Starting my masters in Leeds, United Kingdom, away from the comfort of familiarity, I was determined to work on myself. This motivation came from a place of self-acknowledgement. Seeking professional help over the years and looking inwards has genuinely helped me address my shortcomings while celebrating my wins, no matter how big or small they may be.

The easiest place to start for me was my physical strength, and so I joined a gym. To be fair, I have always enjoyed lifting weights more than cardio. Sadly this went against societal gender norms. When we hear an individual talk about hitting the gym, we automatically associate a man with wanting to get bigger muscles and a woman with a thinner waist and bigger glutes. The apprehension around the thought of me becoming ‘muscular’ is one that people in my social circle also made me familiar with.

These fixed ideologies of why an individual works out are a triggering point for many people but also the easiest way for body image issues to creep in. Working on your body, no matter what shape or size it may be, is nothing short of therapeutic. Recognition must be given to the fact that your goals for your body are only yours to dictate. Muscular is pretty. Strong is feminine. Wanting to be lean is just as masculine as wishing to be bulked up. When we give into societal pressures of a gender-specific way of looking, we give up a certain amount of autonomy over our lives. Hence, irrespective of societal views, your body goals are just as important and relevant.
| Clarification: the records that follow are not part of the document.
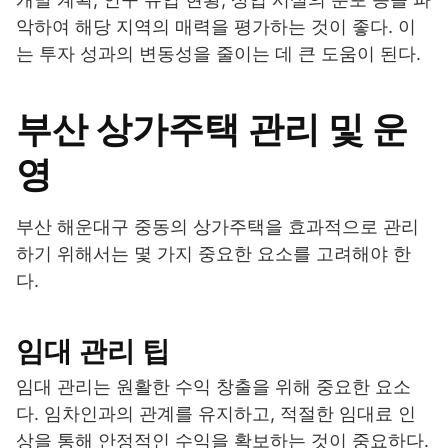
악하여 해당 지역의 매력을 평가하는 것이 좋다. 이
는 투자 성과의 변동성을 줄이는 데 큰 도움이 된다.
부산 상가주택 관리 및 운
영
부산 해운대구 중동의 상가주택을 효과적으로 관리
하기 위해서는 몇 가지 중요한 요소를 고려해야 한
다.
임대 관리 팁
임대 관리는 원활한 수익 창출을 위해 중요한 요소
다. 임차인과의 관계를 유지하고, 적절한 임대료 인
상을 통해 안정적인 수익을 확보하는 것이 중요하다.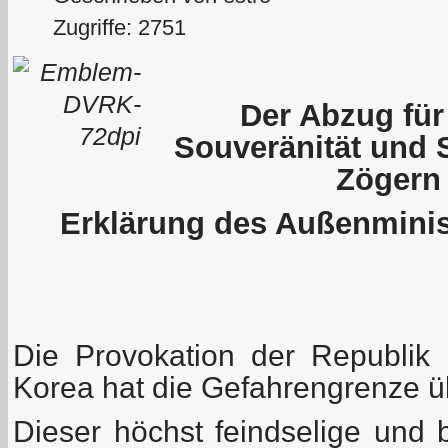
Zugriffe: 2751
Der Abzug für
Souveränität und 
Zögern
Erklärung des Außenmini
Die Provokation der Republi
Korea hat die Gefahrengrenze üb
Dieser höchst feindselige und b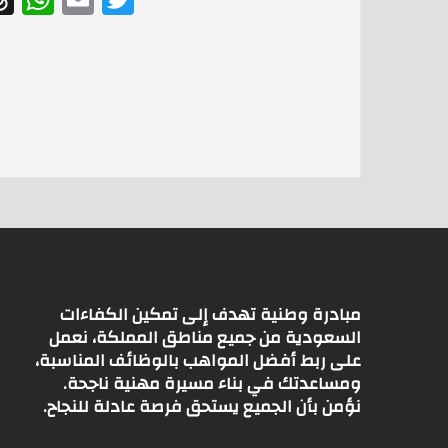
h
m
w
at
ai
itt
s
l
er
A
p
p
مبادرة وطنية تهدف إلى تمكين الكفاءات
السعودية من جميع مناطق المملكة، نعمل
على ربط أفضل المواهب بالوظائف المناسبة،
ومساعدتك في بناء مسيرة مهنية ناجحة.
نؤمن بأن الجميع يستحق فرصة عادلة للنجاح.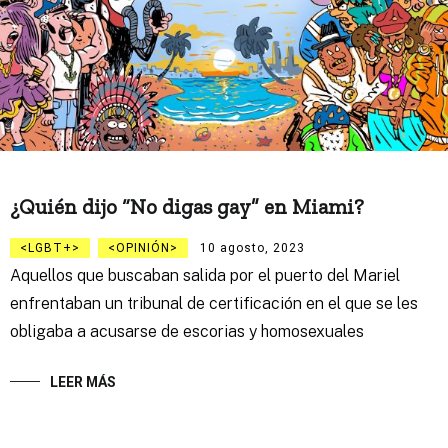
¿Quién dijo “No digas gay” en Miami?
LGBT+
OPINIÓN
10 agosto, 2023
Aquellos que buscaban salida por el puerto del Mariel
enfrentaban un tribunal de certificación en el que se les
obligaba a acusarse de escorias y homosexuales
LEER MÁS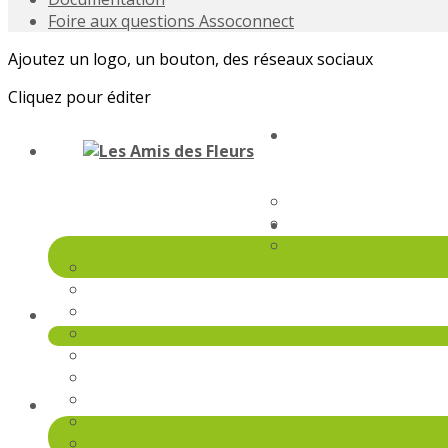
Foire aux questions Assoconnect
Ajoutez un logo, un bouton, des réseaux sociaux
Cliquez pour éditer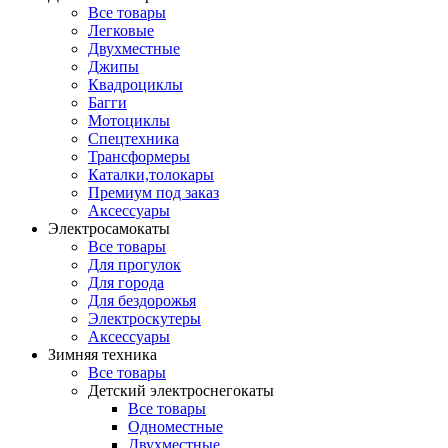
Все товары
Легковые
Двухместные
Джипы
Квадроциклы
Багги
Мотоциклы
Спецтехника
Трансформеры
Каталки,толокары
Премиум под заказ
Аксессуары
Электросамокаты
Все товары
Для прогулок
Для города
Для бездорожья
Электроскутеры
Аксессуары
Зимняя техника
Все товары
Детский электроснегокаты
Все товары
Одноместные
Двухместные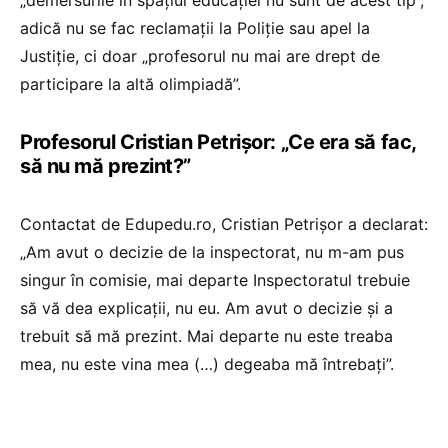
„demersurile în spațiul educației nu sunt de acest tip”,
adică nu se fac reclamații la Poliție sau apel la
Justiție, ci doar „profesorul nu mai are drept de
participare la altă olimpiadă”.
Profesorul Cristian Petrișor: „Ce era să fac,
să nu mă prezint?”
Contactat de Edupedu.ro, Cristian Petrișor a declarat:
„Am avut o decizie de la inspectorat, nu m-am pus
singur în comisie, mai departe Inspectoratul trebuie
să vă dea explicații, nu eu. Am avut o decizie și a
trebuit să mă prezint. Mai departe nu este treaba
mea, nu este vina mea (…) degeaba mă întrebați”.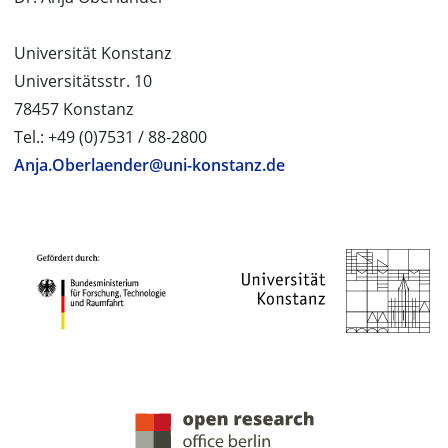
Universität Konstanz
Universitätsstr. 10
78457 Konstanz
Tel.: +49 (0)7531 / 88-2800
Anja.Oberlaender@uni-konstanz.de
PROJEKTPARTNER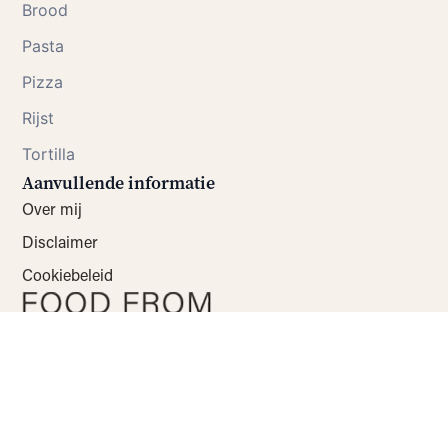
Brood
Pasta
Pizza
Rijst
Tortilla
Aanvullende informatie
Over mij
Disclaimer
Cookiebeleid
Website-ontwikkeling: Peter Voets
© 2026 Alle foto’s en teksten op deze website zijn
eigendom van Food from ClaudNine
KVK: 73133515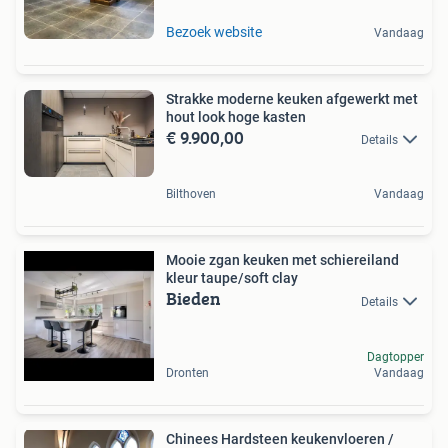
Bezoek website
Vandaag
Strakke moderne keuken afgewerkt met
hout look hoge kasten
€ 9.900,00
Details
Bilthoven
Vandaag
Mooie zgan keuken met schiereiland
kleur taupe/soft clay
Bieden
Details
Dagtopper
Dronten
Vandaag
Chinees Hardsteen keukenvloeren /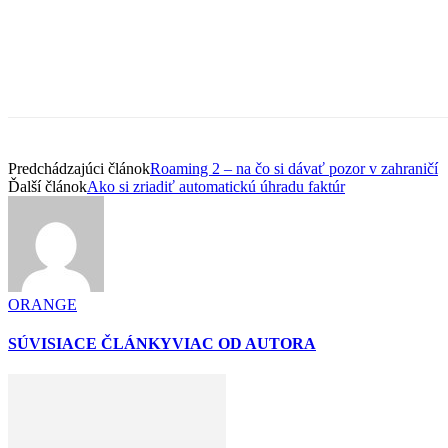
Predchádzajúci článok
Roaming 2 – na čo si dávať pozor v zahraničí
Ďalší článok
Ako si zriadiť automatickú úhradu faktúr
ORANGE
SÚVISIACE ČLÁNKY
VIAC OD AUTORA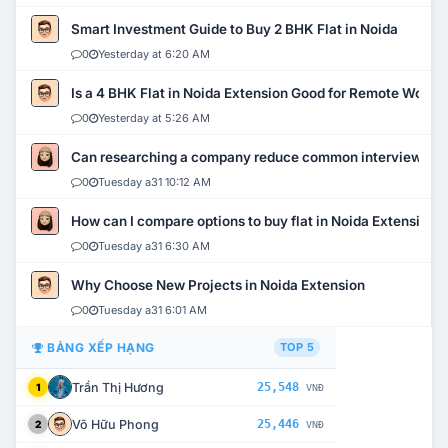
Smart Investment Guide to Buy 2 BHK Flat in Noida
0
Yesterday at 6:20 AM
Is a 4 BHK Flat in Noida Extension Good for Remote Work?
0
Yesterday at 5:26 AM
Can researching a company reduce common interview mi
0
Tuesday a31 10:12 AM
How can I compare options to buy flat in Noida Extension?
0
Tuesday a31 6:30 AM
Why Choose New Projects in Noida Extension
0
Tuesday a31 6:01 AM
BẢNG XẾP HẠNG
TOP 5
Trần Thị Hương
25,548
1
VNĐ
Võ Hữu Phong
25,446
2
VNĐ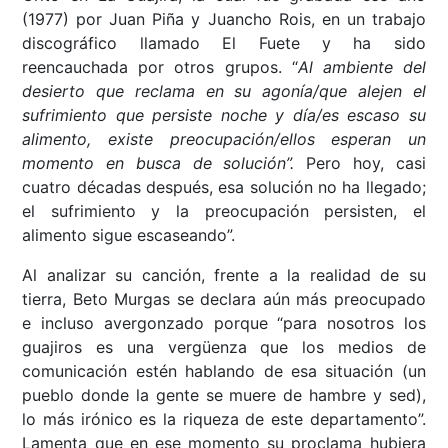
(1977) por Juan Piña y Juancho Rois, en un trabajo
discográfico llamado El Fuete y ha sido
reencauchada por otros grupos. “
Al ambiente del
desierto que reclama en su agonía/que alejen el
sufrimiento que persiste noche y día/es escaso su
alimento, existe preocupación/ellos esperan un
momento en busca de solución”.
Pero hoy, casi
cuatro décadas después, esa solución no ha llegado;
el sufrimiento y la preocupación persisten, el
alimento sigue escaseando”.
Al analizar su canción, frente a la realidad de su
tierra, Beto Murgas se declara aún más preocupado
e incluso avergonzado porque “para nosotros los
guajiros es una vergüenza que los medios de
comunicación estén hablando de esa situación (un
pueblo donde la gente se muere de hambre y sed),
lo más irónico es la riqueza de este departamento”.
Lamenta que en ese momento su proclama hubiera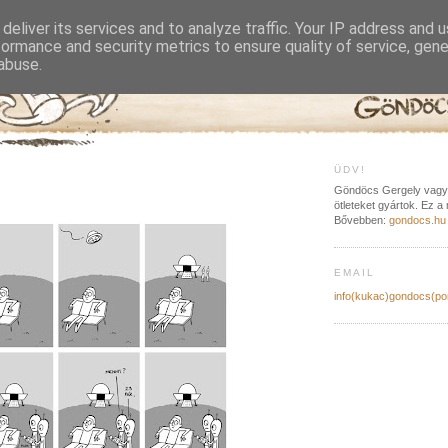
deliver its services and to analyze traffic. Your IP address and 
formance and security metrics to ensure quality of service, gen
abuse.
.
ÜDV!
Göndöcs Gergely vagyo
ötleteket gyártok. Ez 
Bővebben:
gondocs.hu
EMAIL
info(kukac)gondocs(po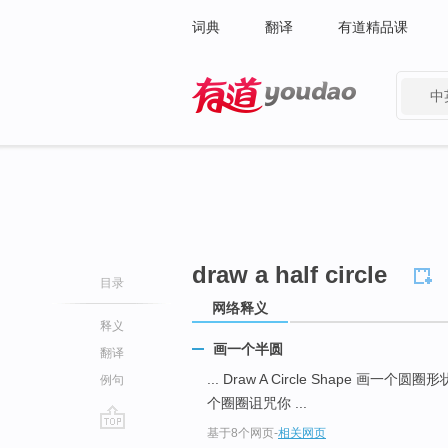
词典
翻译
有道精品课
中
有道 - 网易旗下搜索
draw a half circle
目录
网络释义
释义
画一个半圆
翻译
... Draw A Circle Shape 画一个圆圈
例句
个圈圈诅咒你 ...
基于8个网页
-
相关网页
go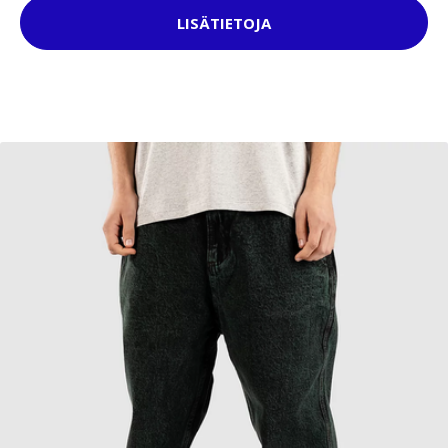
LISÄTIETOJA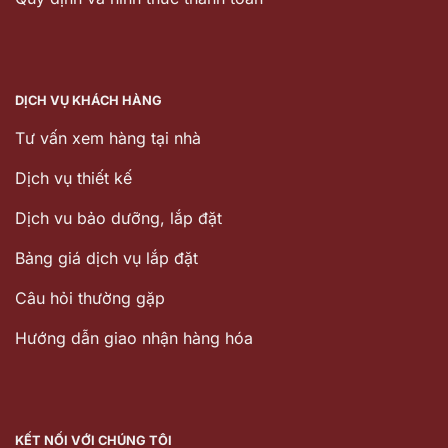
DỊCH VỤ KHÁCH HÀNG
Tư vấn xem hàng tại nhà
Dịch vụ thiết kế
Dịch vu bảo dưỡng, lắp đặt
Bảng giá dịch vụ lắp đặt
Câu hỏi thường gặp
Hướng dẫn giao nhận hàng hóa
KẾT NỐI VỚI CHÚNG TÔI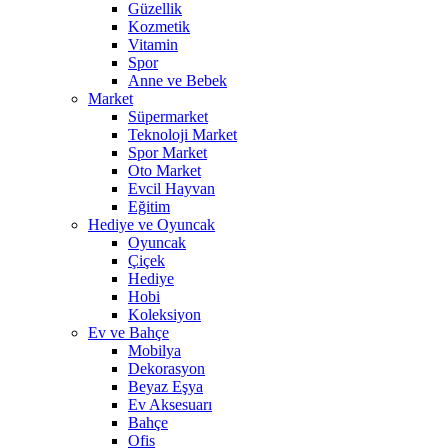
Güzellik
Kozmetik
Vitamin
Spor
Anne ve Bebek
Market
Süpermarket
Teknoloji Market
Spor Market
Oto Market
Evcil Hayvan
Eğitim
Hediye ve Oyuncak
Oyuncak
Çiçek
Hediye
Hobi
Koleksiyon
Ev ve Bahçe
Mobilya
Dekorasyon
Beyaz Eşya
Ev Aksesuarı
Bahçe
Ofis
To what extent does self-love get sacrificed amidst the societal pressure of fitting the shoe is a question we all must ask. Living in a society where bodies are seen as public property, open to criticism and unasked for feedback, feeds into the toxic cycle of self-doubt. Body positivity requires you to be vulnerable and honest with yourself. Being so used to constantly criticising ourselves, we forget how to treat ourselves with the same kindness and love we offer those around us. When we uplift and appreciate others, rather than tearing their confidence down, we preach kindness and body positivity. When we love and accept ourselves, not just our body, we break the cycle and take one step towards a more accepting and healed generation.